*Dataset excerpts*:

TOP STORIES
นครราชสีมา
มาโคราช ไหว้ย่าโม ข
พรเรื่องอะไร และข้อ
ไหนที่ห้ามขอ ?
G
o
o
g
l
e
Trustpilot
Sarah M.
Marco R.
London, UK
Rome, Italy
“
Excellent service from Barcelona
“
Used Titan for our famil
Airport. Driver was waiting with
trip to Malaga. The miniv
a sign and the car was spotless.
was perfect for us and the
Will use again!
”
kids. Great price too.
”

*Aim of the task*: Each line of the listing is to be reproduced verbatim.

*Written answer*:
TOP STORIES
นครราชสีมา
มาโคราช ไหว้ย่าโม ข
พรเรื่องอะไร และข้อ
ไหนที่ห้ามขอ ?
G
o
o
g
l
e
Trustpilot
Sarah M.
Marco R.
London, UK
Rome, Italy
“
Excellent service from Barcelona
“
Used Titan for our famil
Airport. Driver was waiting with
trip to Malaga. The miniv
a sign and the car was spotless.
was perfect for us and the
Will use again!
”
kids. Great price too.
”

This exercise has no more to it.